Director: Andreas Papakyriakou
Writer: Andreas Papakyriakou
Cast: Stelios Andronikou, Andreas Papamichalopoullos, Constantinos Alkiviadis, Andreas Makris
Running time: 7mins
With a global plague still ravaging the world’s human population, while an environmental crisis seems to be edging all the earth’s species toward an ecological Armageddon, ‘apocalypse talk’ is finally going mainstream – after all, it certainly spices up the stale banter relating to health or the weather people have been indulging in for generations. As a result of this sea-change in idle tattle, script-writers have inevitably had to adapt their own routines regarding their depiction of meandering banter. Andreas Papakyriakou’s 12,800 is an example of this on-going process.
At the heart of the film, two Cypriot mobsters sit in a bar, following a ‘cleaning’ job for a contact of theirs who just murdered someone. They participate in a meandering examination of senseless violence, human culture, and natural disasters – and it is clear that Papakyriakou has clearly taken more than a little inspiration from the work of Quentin Tarantino for his idiosyncratic script.
As we have seen on Indy Film Library before, that is a deceptively hard thing to pull off, and to a certain extent, he has done so. To his credit – not to mention Stelios Andronikou and Andreas Papamichalopoullos who had the hard job of selling the dialogue – his characters deliver reams of speech containing an intricate web of cultural, political and historical references without actually saying anything. Despite this, they manage to keep you hanging on just about every word, wondering exactly where this is all going.
Having zipped through talking points including actor-turned-politician Melina Mercouri’s attempts to have the Parthenon Marbles returned to Athens from London, musician Haris Alexiou – who notably performed several times in front of the Acropolis – and an unspecified war taking place “80 kilometres away” (though Syria is 455 kilometres away from Cyprus, so it can’t be that), we settle on the theme of ‘cataclysms’ for the film’s final third. Specifically, we hear ‘12,800’ bandied about – with Andronikou’s character mentioning that most religions have some kind of scripture relating to a great catastrophe from 12,800 years ago, before muttering that “the comets are falling.”
According to the Clovis comet hypothesis, 12,800 years ago, fragments of a disintegrating asteroid struck North America, South America, Europe, and Western Asia. It is thought by some scientists that this impact event brought about the extinction of many species of North American Pleistocene mega-fauna. With the planet apparently undergoing a sixth mass extinction, the chaos and destruction which this sudden change wrought on the world of our ancient ancestors seems extremely pertinent. What lets the film down, however, is that we don’t get any form of narrative cataclysm to punctuate this story.

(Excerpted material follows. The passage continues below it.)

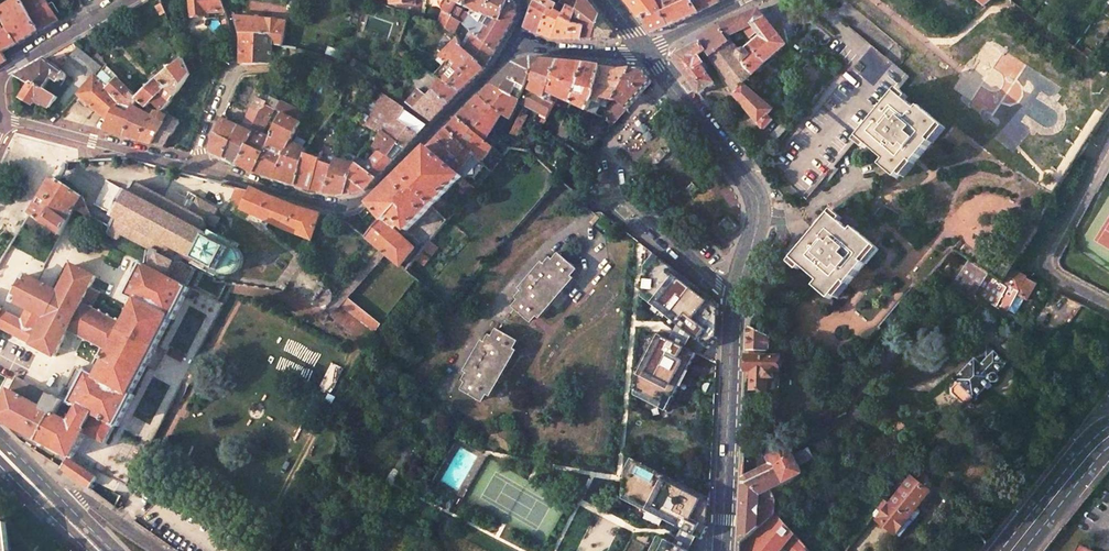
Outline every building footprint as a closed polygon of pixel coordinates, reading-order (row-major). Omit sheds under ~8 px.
[(0,10),(0,11),(2,15),(10,29),(18,43),(29,37),(38,31),(22,2),(21,0),(17,0),(0,10)] [(22,2),(38,31),(39,31),(50,25),(59,20),(48,0),(25,0),(22,2)] [(180,18),(181,30),(207,28),(207,19),(205,20),(205,16),(208,16),(208,13),(226,12),(222,0),(191,0),(193,17),(180,18)] [(442,11),(448,0),(447,0),(371,0),(423,20),(422,2),(442,11)] [(444,12),(456,19),(460,11),(463,7),(466,0),(447,0),(448,0),(442,11),(444,12)] [(473,33),(495,52),(506,34),(517,15),(516,4),(510,0),(466,0),(463,7),(473,11),(470,16),(460,11),(456,19),(461,22),(473,33)] [(524,27),(538,32),(557,0),(534,0),(524,27)] [(579,0),(557,0),(538,32),(552,38),(581,37),(585,26),(572,22),(579,0)] [(591,38),(591,36),(599,14),(594,8),(587,0),(579,0),(572,22),(585,26),(581,37),(591,38)] [(649,32),(669,24),(656,0),(625,0),(637,15),(648,29),(649,32)] [(691,0),(656,0),(669,24),(698,10),(691,0)] [(698,10),(718,0),(691,0),(698,10)] [(162,3),(156,6),(160,15),(166,12),(162,3)] [(743,28),(752,24),(764,16),(757,8),(717,25),(726,37),(743,28)] [(455,34),(461,22),(456,19),(444,12),(439,25),(455,34)] [(599,14),(591,36),(609,37),(611,30),(599,14)] [(287,21),(234,15),(239,33),(256,32),(255,64),(272,64),(272,45),(283,47),(287,21)] [(753,42),(745,49),(750,54),(753,51),(764,62),(786,43),(764,16),(752,24),(761,35),(753,42)] [(2,52),(10,48),(18,43),(10,29),(6,31),(0,20),(0,48),(2,52)] [(761,35),(752,24),(743,28),(753,42),(761,35)] [(709,55),(729,41),(726,37),(717,25),(696,37),(699,41),(705,50),(709,55)] [(256,32),(239,33),(239,48),(240,62),(241,63),(247,63),(255,64),(256,32)] [(473,33),(465,49),(479,63),(479,64),(485,69),(489,61),(495,52),(473,33)] [(479,63),(465,49),(459,39),(442,55),(440,53),(438,55),(437,60),(442,66),(436,76),(441,80),(460,90),(461,91),(468,84),(485,69),(479,64),(479,63)] [(705,50),(699,41),(676,54),(675,62),(700,93),(713,83),(713,80),(696,56),(705,50)] [(734,91),(742,83),(752,74),(737,53),(729,41),(709,55),(725,77),(734,91)] [(31,68),(16,76),(31,85),(33,82),(44,89),(52,77),(58,82),(60,79),(62,80),(63,81),(65,79),(67,78),(67,75),(65,73),(75,65),(93,79),(95,76),(103,67),(74,43),(60,51),(31,68)] [(858,136),(895,91),(908,76),(895,65),(871,45),(849,72),(770,167),(788,182),(807,198),(858,136)] [(738,50),(737,53),(752,74),(764,62),(753,51),(750,54),(745,49),(743,48),(738,50)] [(410,54),(398,50),(396,58),(407,63),(410,54)] [(831,57),(825,65),(834,72),(840,64),(831,57)] [(502,75),(492,84),(517,100),(527,81),(538,59),(532,58),(514,63),(502,75)] [(542,97),(559,61),(549,60),(538,59),(527,81),(530,82),(527,89),(542,97)] [(158,79),(138,98),(136,100),(154,112),(162,112),(172,102),(191,75),(184,60),(158,79)] [(571,103),(585,63),(573,62),(559,61),(542,97),(553,102),(556,96),(571,103)] [(595,96),(601,66),(594,65),(585,63),(571,103),(587,110),(595,96)] [(105,68),(97,78),(121,102),(115,107),(128,114),(136,100),(138,98),(118,79),(119,78),(107,65),(105,68)] [(616,98),(630,68),(620,69),(612,68),(601,66),(595,96),(587,110),(596,115),(602,104),(602,97),(615,99),(616,98)] [(630,68),(616,98),(627,108),(639,95),(652,81),(643,69),(630,68)] [(415,81),(421,87),(433,75),(426,71),(415,81)] [(31,85),(16,76),(17,89),(17,95),(22,98),(22,99),(31,104),(33,105),(36,100),(51,108),(58,98),(51,93),(44,89),(33,82),(31,85)] [(95,76),(93,79),(79,95),(85,101),(109,121),(104,130),(110,132),(124,137),(135,118),(128,114),(115,107),(121,102),(97,78),(95,76)] [(460,90),(441,80),(432,91),(450,102),(454,96),(460,90)] [(758,122),(763,128),(773,118),(767,113),(771,109),(774,104),(772,100),(763,96),(761,98),(742,83),(734,91),(760,120),(758,122)] [(501,113),(507,118),(517,100),(492,84),(486,91),(480,96),(501,113)] [(542,97),(527,89),(519,104),(545,117),(553,102),(542,97)] [(450,102),(432,91),(427,97),(419,90),(407,103),(431,121),(437,115),(450,102)] [(916,109),(895,91),(858,136),(872,148),(886,159),(881,164),(897,177),(911,160),(914,162),(931,141),(929,139),(942,124),(919,105),(916,109)] [(457,119),(481,140),(491,127),(501,113),(480,96),(477,94),(465,106),(455,116),(457,119)] [(398,120),(404,110),(405,109),(393,102),(383,95),(366,126),(376,131),(379,130),(384,133),(404,149),(410,143),(418,135),(398,120)] [(267,106),(268,102),(256,96),(244,121),(243,128),(222,118),(216,132),(210,150),(224,157),(236,136),(247,142),(253,131),(253,125),(260,111),(267,106)] [(283,113),(302,122),(308,108),(302,105),(298,114),(271,101),(273,97),(270,96),(268,102),(267,106),(260,111),(253,125),(253,131),(247,142),(235,163),(246,169),(253,172),(273,134),(268,133),(267,137),(260,134),(274,109),(283,113)] [(616,98),(615,99),(602,118),(611,125),(618,117),(627,108),(616,98)] [(136,100),(128,114),(135,118),(124,137),(131,139),(139,141),(154,112),(136,100)] [(426,126),(404,110),(398,120),(418,135),(422,130),(426,126)] [(525,115),(518,111),(506,135),(512,139),(525,115)] [(160,118),(162,112),(154,112),(139,141),(147,143),(153,145),(166,122),(160,118)] [(295,185),(306,153),(319,131),(314,129),(302,149),(291,142),(302,122),(283,113),(273,134),(253,172),(277,179),(295,185)] [(501,113),(491,127),(500,133),(507,118),(501,113)] [(169,116),(166,122),(153,145),(159,146),(165,148),(180,122),(169,116)] [(446,129),(474,155),(477,159),(481,162),(491,148),(481,140),(457,119),(452,124),(446,129)] [(575,124),(565,120),(557,139),(564,143),(575,124)] [(782,120),(769,134),(775,139),(788,125),(782,120)] [(427,148),(458,174),(474,155),(446,129),(436,139),(427,148)] [(404,149),(384,133),(374,148),(379,152),(393,161),(399,155),(404,149)] [(236,136),(224,157),(230,160),(235,163),(247,142),(236,136)] [(499,141),(493,149),(502,157),(508,148),(499,141)] [(317,191),(323,192),(336,158),(339,150),(338,149),(324,144),(319,158),(309,190),(317,191)] [(370,185),(376,178),(364,167),(368,163),(379,152),(374,148),(369,144),(358,161),(359,163),(351,180),(364,191),(370,185)] [(427,148),(369,204),(380,218),(394,229),(399,223),(407,229),(463,178),(458,174),(427,148)] [(393,161),(379,152),(368,163),(380,174),(386,168),(393,161)] [(309,190),(319,158),(306,153),(295,185),(302,187),(309,190)] [(359,163),(358,161),(355,165),(336,158),(323,192),(330,194),(337,195),(343,194),(351,180),(359,163)] [(481,162),(477,159),(473,163),(482,172),(487,168),(481,162)] [(380,174),(368,163),(364,167),(376,178),(380,174)] [(466,173),(463,178),(469,182),(472,178),(466,173)] [(74,208),(82,212),(91,217),(83,197),(58,180),(56,181),(55,181),(52,180),(30,214),(43,223),(37,230),(56,243),(74,208)] [(364,191),(351,180),(343,194),(355,192),(364,191)] [(130,192),(126,191),(113,215),(116,217),(108,233),(119,239),(122,234),(146,247),(143,265),(186,288),(187,285),(196,268),(183,262),(187,255),(196,260),(195,264),(218,276),(220,273),(222,274),(225,274),(228,274),(230,274),(233,273),(234,272),(236,271),(238,269),(239,267),(240,265),(241,264),(241,262),(241,261),(241,259),(241,257),(240,255),(239,254),(238,252),(237,251),(236,249),(234,248),(233,248),(235,244),(212,232),(210,234),(202,230),(204,228),(206,226),(206,223),(215,228),(221,219),(214,215),(218,209),(197,196),(190,192),(184,204),(182,207),(135,182),(130,192)] [(250,191),(237,188),(234,194),(234,195),(234,196),(234,197),(235,198),(244,210),(252,213),(251,215),(266,227),(270,221),(312,239),(321,214),(298,208),(268,197),(251,189),(250,191)] [(808,236),(790,256),(818,280),(815,284),(830,297),(844,281),(846,283),(865,262),(862,260),(875,245),(852,226),(850,230),(829,212),(808,236)] [(30,214),(25,222),(37,230),(43,223),(30,214)] [(394,229),(380,218),(365,237),(379,248),(329,304),(324,311),(328,314),(366,344),(381,325),(346,298),(385,254),(401,267),(414,248),(394,229)] [(430,243),(417,258),(424,264),(437,248),(430,243)] [(677,271),(646,247),(642,296),(679,326),(671,341),(658,334),(640,370),(638,392),(669,407),(696,353),(686,348),(693,336),(717,355),(719,304),(693,284),(690,287),(674,274),(677,271)] [(549,256),(514,296),(516,298),(511,305),(528,319),(533,313),(535,315),(571,275),(568,272),(573,266),(557,251),(551,258),(549,256)] [(969,259),(951,284),(970,297),(985,307),(987,307),(995,297),(998,299),(1004,288),(1014,292),(1016,288),(1026,292),(1033,279),(1013,269),(1002,282),(969,259)] [(97,477),(72,460),(87,431),(94,435),(93,437),(106,443),(116,425),(118,427),(134,395),(132,394),(171,318),(174,320),(185,297),(186,288),(143,265),(128,296),(137,300),(125,324),(112,353),(99,379),(87,373),(72,403),(80,407),(75,417),(72,415),(70,418),(64,415),(67,409),(61,406),(64,401),(53,395),(45,410),(11,392),(0,413),(0,420),(40,440),(34,450),(73,476),(90,488),(97,477)] [(47,317),(33,345),(55,356),(68,331),(77,335),(76,336),(77,337),(78,336),(85,339),(84,341),(86,342),(87,340),(93,344),(92,345),(94,346),(95,344),(101,348),(101,349),(102,350),(103,349),(112,353),(125,324),(118,320),(118,319),(117,318),(116,320),(109,316),(110,315),(109,314),(108,315),(101,312),(102,311),(101,310),(100,311),(93,308),(101,292),(91,287),(96,277),(74,265),(60,292),(27,275),(24,280),(22,284),(16,296),(14,300),(14,301),(28,308),(47,317)] [(216,300),(187,285),(186,288),(185,297),(188,298),(191,293),(221,309),(231,291),(280,299),(323,322),(328,314),(324,311),(329,304),(327,306),(325,307),(323,307),(322,308),(320,308),(318,307),(316,307),(315,306),(313,305),(289,283),(283,292),(225,283),(216,300)] [(985,307),(970,297),(962,308),(975,319),(985,307)] [(0,328),(33,345),(47,317),(28,308),(22,320),(3,310),(0,308),(0,328)] [(750,326),(748,330),(748,342),(747,350),(749,350),(748,356),(747,356),(747,363),(746,370),(752,370),(752,389),(766,390),(767,379),(773,379),(774,373),(780,373),(780,357),(765,357),(765,351),(768,351),(769,335),(750,326)] [(515,338),(495,327),(491,334),(487,333),(461,379),(465,382),(461,389),(479,400),(484,392),(487,394),(513,348),(510,346),(515,338)] [(1044,337),(1042,337),(1041,338),(1040,340),(1040,342),(1041,344),(1042,345),(1044,345),(1046,345),(1047,343),(1048,342),(1048,340),(1047,338),(1045,337),(1044,337)] [(994,351),(986,344),(973,357),(974,358),(955,378),(958,381),(951,387),(952,391),(961,401),(966,401),(971,395),(972,395),(972,398),(974,400),(977,399),(977,397),(976,396),(991,380),(993,381),(996,381),(998,378),(998,375),(996,373),(1006,362),(994,350),(994,351)] [(756,439),(748,440),(750,452),(758,450),(756,439)] [(787,442),(764,453),(769,464),(742,477),(742,481),(793,456),(787,442)] [(902,447),(894,444),(889,452),(895,459),(902,447)] [(793,456),(742,481),(741,515),(739,542),(741,542),(774,512),(775,501),(799,490),(793,478),(802,473),(798,466),(813,458),(808,448),(793,456)] [(690,550),(697,536),(702,538),(709,526),(710,497),(632,458),(626,469),(630,470),(624,482),(623,498),(684,530),(678,538),(675,543),(659,536),(651,550),(690,550)] [(914,462),(910,466),(920,474),(915,480),(904,472),(894,486),(900,491),(890,503),(885,499),(875,515),(900,536),(920,511),(915,506),(932,484),(914,462)] [(105,488),(99,495),(114,507),(118,498),(105,488)] [(739,542),(739,550),(740,550),(776,550),(782,545),(792,532),(774,512),(741,542),(739,542)] [(0,524),(0,550),(12,550),(9,523),(0,524)] [(792,532),(782,545),(790,550),(809,550),(792,532)] [(631,536),(624,550),(642,550),(645,544),(631,536)]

For all the talk of impending disasters, references to lost cultures and ruminations on the continuing violence many people face across the planet, there is no effort in Papakyriakou’s script to build the conversation to a crescendo. If you are going to commit to slow-burning dialogue-driven scenes, you need to take it somewhere. Largely, what marks Tarantino out as a filmmaker is his understanding of this balance – not rushing dialogue to get to the next action scene, but not overstaying his welcome either. Above all, this means appreciating that without that punchline, that element of payoff at the end of the scene, all the charming nothing-conversations in the world will not keep the audience from feeling strung-along.
Frustratingly, there are elements present in this film which could have provided this much-needed explosion. Constantinos Alkiviadis, who never appears on-screen with the ‘cleaners’, has all the bubbling inner-rage of Robert Carlyle’s Begbie in Trainspotting. There is a twitching irritability and terrifying irrationality to the sudden bursts of violence his character Sailor is apparently prone to – with a flashback showing him gunning down a pizza delivery courier for his lack of respect for Elvis Presley.
Seeing what could have been a tense and provocative scene, complete with its underused character, mishandled in this way is a crying shame. By shifting this act of violence to the end of the film – or changing Sailor’s relationship to a more direct one with the ‘cleaners’, gradually rising tension toward a sudden shock of brutality at the movie’s climax – this film could have been ten times more impactful than it is. As it stands, the idle banter surrounding the end of the world seems aimless, and careless, leaving you wondering if there was any point in watching along. More of a damp squib than a cataclysm, then.
There are raw materials on display in 12,800 which bode well for the futures of all those involved in this film. They just need to work on refining that potential into a cohesive story, with the suitable punch to tie it together with.